The President-Elect: The Quiet Time
THE PRESIDENT-ELECT
By Dec. 1, 1952, President-elect Dwight Eisenhower had already named his entire Cabinet. Richard Nixon is in no such hurrypartly because he thinks Ike should have weighed his choices more cautiously. Despite some muttering among members of Lyndon Johnson's Administration that new Cabinet officers had better start consulting with their outgoing counterparts soon in order to smooth the transfer of power, Nixon was moving with characteristic caution.
As he did during crucial moments of the campaign, the President-elect sought complete privacy. On Florida's Key Biscayne for much of the week, Nixon considered the most important of some 3,000 federal posts he must filljobs ranging in rank and responsibility from chauffeur to the twelve Cabinet jobs. Nixon will not announce any appointments until late next week at the earliest, but speculation was inevitably growing about the makeup of his Administration's top echelon.
Reasonable Bets. C. Douglas Dillon, John Kennedy's Secretary of the Treasury and an Under Secretary of State under Eisenhower, was thought to be a favorite for Secretary of State. David Rockefeller, head of the Chase Manhattan Bank, and Arthur Burns, a chairman of the Council of Economic Advisers under Ike, were both reasonable bets for Secretary of the Treasury. Republican National Chairman Ray Bliss may become Postmaster General, which would let Nixon put his own man atop the G.O.P. apparatus. Michigan's Governor George Romney or Pennsylvania's Governor Raymond Shafer could be named Secretary of Commerce.
Nixon Advisers Robert Finch and John Mitchell, along with Lawyer Charles Rhyne, who headed Citizens for Nixon-Agnew this fall, are in the running for Attorney General. Finch, however, is in a delicate political dilemma. Now lieutenant governor of California, he has built an impressive constituency among moderate Republicans and independents at home. He would like to run for the U.S. Senate or the governorship in 1970, but both George Murphy and Ronald Reagan seem to like their current roles, and will probably seek reelection. Finch, 43, must either return home to tend to his political power base or come to Washington and risk losing the California support that some Republicans think might propel him to the G.O.P. presidential nomination in 1976.
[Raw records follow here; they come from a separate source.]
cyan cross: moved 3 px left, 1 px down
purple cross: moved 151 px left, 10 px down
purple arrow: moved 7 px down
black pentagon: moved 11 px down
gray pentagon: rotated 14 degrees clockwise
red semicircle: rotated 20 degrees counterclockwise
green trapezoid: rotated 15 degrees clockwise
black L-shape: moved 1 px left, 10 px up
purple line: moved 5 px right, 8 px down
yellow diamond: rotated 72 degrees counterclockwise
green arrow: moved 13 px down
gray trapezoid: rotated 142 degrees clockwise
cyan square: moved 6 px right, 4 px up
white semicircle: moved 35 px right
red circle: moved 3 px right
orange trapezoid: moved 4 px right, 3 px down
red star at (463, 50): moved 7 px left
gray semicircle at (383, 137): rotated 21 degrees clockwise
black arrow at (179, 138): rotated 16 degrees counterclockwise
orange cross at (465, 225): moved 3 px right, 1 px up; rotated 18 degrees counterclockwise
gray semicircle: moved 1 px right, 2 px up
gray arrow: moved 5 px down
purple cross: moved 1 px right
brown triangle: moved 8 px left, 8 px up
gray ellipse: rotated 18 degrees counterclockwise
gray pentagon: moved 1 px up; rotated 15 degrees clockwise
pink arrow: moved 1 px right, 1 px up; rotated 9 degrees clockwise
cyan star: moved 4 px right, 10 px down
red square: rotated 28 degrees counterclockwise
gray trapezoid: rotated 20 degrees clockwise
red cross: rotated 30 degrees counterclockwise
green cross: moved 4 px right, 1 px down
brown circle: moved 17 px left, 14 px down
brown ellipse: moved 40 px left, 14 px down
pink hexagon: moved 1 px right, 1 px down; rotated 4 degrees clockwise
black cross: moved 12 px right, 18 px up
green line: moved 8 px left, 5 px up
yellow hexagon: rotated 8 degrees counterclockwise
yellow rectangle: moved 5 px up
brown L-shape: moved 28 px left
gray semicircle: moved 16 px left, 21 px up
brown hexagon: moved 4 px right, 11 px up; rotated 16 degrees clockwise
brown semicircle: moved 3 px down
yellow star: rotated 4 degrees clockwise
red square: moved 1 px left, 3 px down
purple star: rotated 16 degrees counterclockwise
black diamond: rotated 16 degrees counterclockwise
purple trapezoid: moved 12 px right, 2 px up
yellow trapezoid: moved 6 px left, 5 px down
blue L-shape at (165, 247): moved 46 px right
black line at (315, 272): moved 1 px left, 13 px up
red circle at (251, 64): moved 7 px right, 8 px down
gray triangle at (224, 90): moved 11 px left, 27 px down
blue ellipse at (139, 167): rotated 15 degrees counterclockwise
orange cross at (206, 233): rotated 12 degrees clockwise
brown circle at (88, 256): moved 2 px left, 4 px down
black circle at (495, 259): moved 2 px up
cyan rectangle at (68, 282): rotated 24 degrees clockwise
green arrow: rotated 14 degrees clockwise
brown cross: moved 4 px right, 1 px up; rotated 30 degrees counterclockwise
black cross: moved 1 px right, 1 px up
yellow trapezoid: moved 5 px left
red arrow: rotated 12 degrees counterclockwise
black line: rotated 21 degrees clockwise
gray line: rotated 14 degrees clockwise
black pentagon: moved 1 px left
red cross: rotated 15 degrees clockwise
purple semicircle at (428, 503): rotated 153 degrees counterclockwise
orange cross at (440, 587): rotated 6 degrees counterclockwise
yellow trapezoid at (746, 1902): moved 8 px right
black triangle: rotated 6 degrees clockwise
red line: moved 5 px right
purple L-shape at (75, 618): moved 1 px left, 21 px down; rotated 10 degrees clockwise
Talent Search. Whatever Finch's future, his role in Nixon's current talent search is crucial. The President-elect, closeted with Finch, Mitchell and Assistant Bob Haldeman, is working his way through two tomes, each as thick as a Washington telephone book, to mold his Administration. Prepared over the past seven months by Dr. Glenn Olds, former president of Massachusetts' Springfield College, the black-bound volumes contain scouting reports on some 1,500 possibilities for the Government's top 300 jobs. It remained to be seen how far Nixon will bow to political considerations in his appointments, but Olds deliberately gave that factor little weight.